The 1938 pivot that made derby hit harder
By 1938, the sport had already started to evolve away from pure endurance. Smithsonian says sportswriter Damon Runyon suggested leaning into the violence to draw bigger crowds, and that advice changed the whole product. The promotion introduced a point system: pass an opponent, earn a point. Roughing them up along the way was encouraged. That is the hinge moment in roller derby history. The sport did not just become more physical. It became legible to spectators in a new way, because the action now had a clear payoff attached to contact.
This is the part that still echoes in modern derby. Fans do not come only to see who can skate the longest. They come to watch blockers control lanes, jams turn messy, and one move create a swing in the score. The modern game has rebuilt the rules, but it kept the idea that bodies colliding is not a sideshow. It is the engine.
How Chicago derby became a national phenomenon
The speed of roller derby’s rise is almost as striking as its origin. By early August 1935, the National Museum of Roller Skating says 50 skaters had already been selected for 25 male-female teams. That is an enormous amount of structure to build almost immediately around a brand-new attraction. The event had enough momentum to move from concept to a fully staffed roster in the same summer.
Its popularity followed fast. One historical account puts the professional game at more than 5 million spectators across about 50 American cities by 1940. That scale tells you the experiment worked. Chicago’s invention was not a one-city curiosity. It became a touring professional attraction, and the early expansion is why roller derby matters as more than a nostalgic footnote. It was one of the early roller sports to turn professional, which helped set the template for the theatrical, crowd-facing version that followed.

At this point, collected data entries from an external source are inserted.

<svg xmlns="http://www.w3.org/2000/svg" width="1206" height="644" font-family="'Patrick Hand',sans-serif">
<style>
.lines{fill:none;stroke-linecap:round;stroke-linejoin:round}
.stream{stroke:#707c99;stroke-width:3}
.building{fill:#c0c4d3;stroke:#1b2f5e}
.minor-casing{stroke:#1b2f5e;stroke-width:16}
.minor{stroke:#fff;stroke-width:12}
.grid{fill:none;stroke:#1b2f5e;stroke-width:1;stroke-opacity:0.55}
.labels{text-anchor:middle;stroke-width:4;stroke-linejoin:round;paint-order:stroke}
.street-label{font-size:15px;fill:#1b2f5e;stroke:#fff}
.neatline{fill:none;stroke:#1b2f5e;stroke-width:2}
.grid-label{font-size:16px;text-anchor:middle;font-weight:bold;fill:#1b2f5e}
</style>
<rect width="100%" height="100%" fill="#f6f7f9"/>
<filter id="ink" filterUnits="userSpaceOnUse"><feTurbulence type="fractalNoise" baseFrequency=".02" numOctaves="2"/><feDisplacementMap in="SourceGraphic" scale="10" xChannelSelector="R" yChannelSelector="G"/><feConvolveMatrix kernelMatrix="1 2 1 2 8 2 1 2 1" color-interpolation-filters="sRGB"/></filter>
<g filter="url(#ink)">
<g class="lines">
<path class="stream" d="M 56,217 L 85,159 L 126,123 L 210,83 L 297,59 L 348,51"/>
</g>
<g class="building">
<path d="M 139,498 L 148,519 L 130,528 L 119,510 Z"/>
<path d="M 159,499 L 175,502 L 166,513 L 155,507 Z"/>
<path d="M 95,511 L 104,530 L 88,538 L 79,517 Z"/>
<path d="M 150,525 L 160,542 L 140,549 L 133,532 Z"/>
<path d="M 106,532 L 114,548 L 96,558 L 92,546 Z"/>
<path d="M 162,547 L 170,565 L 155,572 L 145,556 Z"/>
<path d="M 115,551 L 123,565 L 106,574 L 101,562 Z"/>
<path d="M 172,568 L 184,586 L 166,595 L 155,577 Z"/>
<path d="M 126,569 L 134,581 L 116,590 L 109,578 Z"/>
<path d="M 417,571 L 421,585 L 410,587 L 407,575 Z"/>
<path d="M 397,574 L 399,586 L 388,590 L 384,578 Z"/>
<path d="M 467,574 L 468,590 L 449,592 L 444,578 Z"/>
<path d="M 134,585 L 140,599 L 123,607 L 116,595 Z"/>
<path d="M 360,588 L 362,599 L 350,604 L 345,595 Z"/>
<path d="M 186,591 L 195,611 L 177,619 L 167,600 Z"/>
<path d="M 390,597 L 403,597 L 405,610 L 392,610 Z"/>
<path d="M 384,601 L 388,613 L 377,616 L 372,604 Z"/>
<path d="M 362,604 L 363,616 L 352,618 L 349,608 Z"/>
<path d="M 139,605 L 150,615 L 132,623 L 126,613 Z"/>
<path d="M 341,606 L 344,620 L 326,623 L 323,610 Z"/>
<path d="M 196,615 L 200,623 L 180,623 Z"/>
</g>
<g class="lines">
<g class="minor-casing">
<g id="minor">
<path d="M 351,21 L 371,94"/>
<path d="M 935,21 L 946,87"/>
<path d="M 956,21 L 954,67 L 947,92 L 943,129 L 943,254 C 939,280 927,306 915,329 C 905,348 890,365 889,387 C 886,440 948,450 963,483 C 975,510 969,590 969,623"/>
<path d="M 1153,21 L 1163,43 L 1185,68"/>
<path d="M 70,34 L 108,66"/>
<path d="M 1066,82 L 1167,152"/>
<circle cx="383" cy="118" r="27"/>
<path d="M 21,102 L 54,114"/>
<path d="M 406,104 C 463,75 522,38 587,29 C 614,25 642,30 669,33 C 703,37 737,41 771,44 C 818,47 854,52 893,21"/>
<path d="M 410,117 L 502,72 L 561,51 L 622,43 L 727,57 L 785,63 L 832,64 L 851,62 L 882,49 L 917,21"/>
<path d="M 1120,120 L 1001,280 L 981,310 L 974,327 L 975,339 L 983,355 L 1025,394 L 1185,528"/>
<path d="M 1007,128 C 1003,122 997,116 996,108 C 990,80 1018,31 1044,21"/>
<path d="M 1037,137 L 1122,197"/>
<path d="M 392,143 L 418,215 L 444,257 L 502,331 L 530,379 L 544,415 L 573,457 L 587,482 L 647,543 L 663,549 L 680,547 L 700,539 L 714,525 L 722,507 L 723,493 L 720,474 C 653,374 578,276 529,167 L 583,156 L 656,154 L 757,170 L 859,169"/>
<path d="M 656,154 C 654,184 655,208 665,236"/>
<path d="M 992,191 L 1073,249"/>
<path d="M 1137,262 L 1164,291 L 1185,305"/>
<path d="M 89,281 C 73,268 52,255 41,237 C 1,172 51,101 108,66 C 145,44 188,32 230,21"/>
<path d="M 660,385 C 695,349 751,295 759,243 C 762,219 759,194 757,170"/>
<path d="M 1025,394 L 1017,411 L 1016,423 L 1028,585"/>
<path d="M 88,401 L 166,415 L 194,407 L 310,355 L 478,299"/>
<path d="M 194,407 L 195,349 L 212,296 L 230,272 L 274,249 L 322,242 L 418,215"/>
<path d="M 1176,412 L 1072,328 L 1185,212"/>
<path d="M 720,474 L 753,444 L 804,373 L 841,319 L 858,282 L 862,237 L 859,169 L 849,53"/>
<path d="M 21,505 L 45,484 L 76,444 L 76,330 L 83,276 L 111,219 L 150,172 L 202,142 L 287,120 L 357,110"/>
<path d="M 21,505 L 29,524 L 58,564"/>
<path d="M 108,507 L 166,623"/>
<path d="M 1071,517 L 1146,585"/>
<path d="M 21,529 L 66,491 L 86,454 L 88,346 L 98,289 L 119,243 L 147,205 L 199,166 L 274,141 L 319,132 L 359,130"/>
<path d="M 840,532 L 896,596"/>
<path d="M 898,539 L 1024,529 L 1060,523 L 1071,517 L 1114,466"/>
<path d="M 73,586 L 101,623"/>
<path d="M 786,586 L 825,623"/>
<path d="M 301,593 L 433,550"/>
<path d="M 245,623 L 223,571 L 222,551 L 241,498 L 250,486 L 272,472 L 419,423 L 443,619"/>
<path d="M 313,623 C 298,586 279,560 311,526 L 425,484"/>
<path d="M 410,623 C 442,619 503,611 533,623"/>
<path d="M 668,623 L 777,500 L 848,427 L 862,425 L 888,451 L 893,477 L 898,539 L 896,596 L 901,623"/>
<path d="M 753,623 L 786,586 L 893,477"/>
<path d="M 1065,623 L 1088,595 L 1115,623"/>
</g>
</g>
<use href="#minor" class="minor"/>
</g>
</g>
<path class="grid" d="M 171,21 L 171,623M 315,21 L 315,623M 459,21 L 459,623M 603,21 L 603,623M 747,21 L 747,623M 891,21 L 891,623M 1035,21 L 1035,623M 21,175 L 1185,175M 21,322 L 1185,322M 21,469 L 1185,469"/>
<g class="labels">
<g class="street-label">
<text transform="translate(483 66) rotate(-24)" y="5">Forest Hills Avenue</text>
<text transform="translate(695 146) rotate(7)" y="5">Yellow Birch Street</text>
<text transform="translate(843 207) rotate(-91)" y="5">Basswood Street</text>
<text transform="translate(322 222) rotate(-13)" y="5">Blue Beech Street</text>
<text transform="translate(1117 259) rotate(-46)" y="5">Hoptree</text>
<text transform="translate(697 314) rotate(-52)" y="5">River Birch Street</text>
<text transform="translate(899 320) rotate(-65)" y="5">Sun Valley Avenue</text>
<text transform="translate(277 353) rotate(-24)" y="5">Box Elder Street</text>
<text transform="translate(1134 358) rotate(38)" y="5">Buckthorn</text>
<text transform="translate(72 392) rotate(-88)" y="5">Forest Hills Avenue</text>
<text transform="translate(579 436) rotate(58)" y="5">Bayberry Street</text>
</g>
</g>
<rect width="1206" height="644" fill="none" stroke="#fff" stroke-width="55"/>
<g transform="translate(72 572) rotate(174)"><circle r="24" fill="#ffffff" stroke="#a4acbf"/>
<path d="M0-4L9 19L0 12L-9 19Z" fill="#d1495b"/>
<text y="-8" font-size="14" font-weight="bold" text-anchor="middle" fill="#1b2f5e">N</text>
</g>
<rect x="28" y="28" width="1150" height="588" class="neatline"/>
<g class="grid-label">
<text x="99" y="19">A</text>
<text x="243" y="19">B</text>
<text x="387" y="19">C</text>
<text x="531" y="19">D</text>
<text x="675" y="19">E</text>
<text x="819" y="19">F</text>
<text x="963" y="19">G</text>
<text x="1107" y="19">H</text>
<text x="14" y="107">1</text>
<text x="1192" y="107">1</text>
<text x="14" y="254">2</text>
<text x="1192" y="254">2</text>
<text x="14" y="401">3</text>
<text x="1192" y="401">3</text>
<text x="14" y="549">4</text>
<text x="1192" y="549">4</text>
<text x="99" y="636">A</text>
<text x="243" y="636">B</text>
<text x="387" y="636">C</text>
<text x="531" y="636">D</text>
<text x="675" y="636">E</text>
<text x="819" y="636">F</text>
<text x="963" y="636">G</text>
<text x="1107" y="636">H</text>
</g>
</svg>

What the modern game still carries from 1935
Look closely at today’s derby and the Chicago DNA is still there. The sport remains built on speed, contact, and public theater. It still treats skating as something the crowd can understand instantly, even if the strategy underneath gets complicated fast. What has changed is the structure: the old transcontinental marathon has given way to short, scored bursts and more specialized roles, especially on flat-track surfaces where modern leagues play.

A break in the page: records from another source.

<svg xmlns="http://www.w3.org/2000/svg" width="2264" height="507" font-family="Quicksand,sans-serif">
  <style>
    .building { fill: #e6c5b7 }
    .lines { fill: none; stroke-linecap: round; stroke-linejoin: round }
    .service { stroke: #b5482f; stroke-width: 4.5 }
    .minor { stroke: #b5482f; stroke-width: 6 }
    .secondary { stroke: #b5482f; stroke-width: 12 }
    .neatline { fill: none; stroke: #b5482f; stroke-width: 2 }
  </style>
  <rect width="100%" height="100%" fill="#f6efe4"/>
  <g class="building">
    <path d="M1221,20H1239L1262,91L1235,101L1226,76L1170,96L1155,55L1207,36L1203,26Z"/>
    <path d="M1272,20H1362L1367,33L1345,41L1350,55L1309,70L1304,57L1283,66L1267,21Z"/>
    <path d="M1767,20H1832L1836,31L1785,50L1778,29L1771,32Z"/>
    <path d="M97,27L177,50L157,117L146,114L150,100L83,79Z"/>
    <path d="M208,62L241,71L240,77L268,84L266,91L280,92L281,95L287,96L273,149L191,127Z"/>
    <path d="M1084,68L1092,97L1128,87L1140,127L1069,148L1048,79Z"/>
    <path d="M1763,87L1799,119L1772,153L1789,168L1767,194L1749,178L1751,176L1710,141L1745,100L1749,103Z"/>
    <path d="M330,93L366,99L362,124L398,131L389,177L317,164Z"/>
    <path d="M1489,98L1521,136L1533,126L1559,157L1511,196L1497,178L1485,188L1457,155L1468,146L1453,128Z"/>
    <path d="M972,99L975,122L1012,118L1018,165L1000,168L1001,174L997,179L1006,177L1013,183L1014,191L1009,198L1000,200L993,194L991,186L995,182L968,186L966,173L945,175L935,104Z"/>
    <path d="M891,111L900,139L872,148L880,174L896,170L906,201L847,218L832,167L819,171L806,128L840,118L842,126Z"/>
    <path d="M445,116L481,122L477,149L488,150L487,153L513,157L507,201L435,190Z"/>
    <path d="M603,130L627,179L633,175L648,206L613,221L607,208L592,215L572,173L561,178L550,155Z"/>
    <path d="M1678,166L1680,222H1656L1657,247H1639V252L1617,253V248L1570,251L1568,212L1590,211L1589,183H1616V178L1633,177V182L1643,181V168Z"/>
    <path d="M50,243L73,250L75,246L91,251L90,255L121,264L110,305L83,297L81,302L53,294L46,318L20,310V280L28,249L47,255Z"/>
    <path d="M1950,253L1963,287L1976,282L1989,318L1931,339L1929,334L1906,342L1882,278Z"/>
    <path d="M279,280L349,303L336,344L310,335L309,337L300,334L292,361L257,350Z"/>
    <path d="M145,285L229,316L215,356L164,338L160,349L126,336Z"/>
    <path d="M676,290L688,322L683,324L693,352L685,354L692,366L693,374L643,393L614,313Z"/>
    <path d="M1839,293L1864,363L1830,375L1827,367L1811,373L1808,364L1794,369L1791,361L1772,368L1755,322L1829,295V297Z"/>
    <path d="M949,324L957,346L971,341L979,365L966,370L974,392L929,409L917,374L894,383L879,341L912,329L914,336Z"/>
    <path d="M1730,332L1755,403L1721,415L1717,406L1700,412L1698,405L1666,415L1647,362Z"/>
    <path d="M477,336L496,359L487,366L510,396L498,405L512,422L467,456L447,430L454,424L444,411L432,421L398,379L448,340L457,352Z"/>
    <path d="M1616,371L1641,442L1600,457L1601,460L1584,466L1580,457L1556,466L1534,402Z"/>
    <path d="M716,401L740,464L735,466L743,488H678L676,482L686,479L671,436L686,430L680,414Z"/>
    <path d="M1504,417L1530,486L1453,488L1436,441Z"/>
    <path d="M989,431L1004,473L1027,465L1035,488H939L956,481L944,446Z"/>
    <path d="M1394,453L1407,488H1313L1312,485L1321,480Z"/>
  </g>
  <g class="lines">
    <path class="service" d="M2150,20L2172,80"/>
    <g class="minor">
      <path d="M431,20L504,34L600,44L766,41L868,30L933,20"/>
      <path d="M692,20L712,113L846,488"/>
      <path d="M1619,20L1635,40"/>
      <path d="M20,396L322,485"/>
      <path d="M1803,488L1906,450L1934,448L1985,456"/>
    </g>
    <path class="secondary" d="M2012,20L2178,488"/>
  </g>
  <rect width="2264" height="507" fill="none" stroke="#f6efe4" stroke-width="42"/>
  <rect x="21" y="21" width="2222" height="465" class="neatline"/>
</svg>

What has not changed is the central contrast that made the original invention work. Derby still lives in the tension between athletic skill and spectacle. Seltzer’s first version leaned on endurance and novelty. The 1938 shift added scoring and violence. Modern derby kept the scoring logic, added tactical depth, and moved further from the marathon roots, but it never abandoned the core promise that made the first Chicago event sell: skaters would keep going, and the crowd would not look away.
Why this origin still matters now
The clearest way to understand modern roller derby is to see both versions at once. The 1935 Chicago debut tells you where the sport came from: a promoter, a tablecloth sketch, a banked rink, 57,000 laps, and a mixed-gender endurance race staged like a city-sized stunt. The 1938 rules shift tells you how derby became the collision-heavy, point-driven sport people recognize today. Put those pieces together and the modern game makes sense. It is not a relic of the original format, but it still carries the same instinct that built it in the first place: make skating fast, make it physical, and give the crowd a reason to keep score.
This article was produced by Prism’s automated news system from verified source data, official records, and press releases, then run through automated quality and moderation checks before publishing. The system is built and supervised by the people who set the standards it runs under. Read our full AI policy.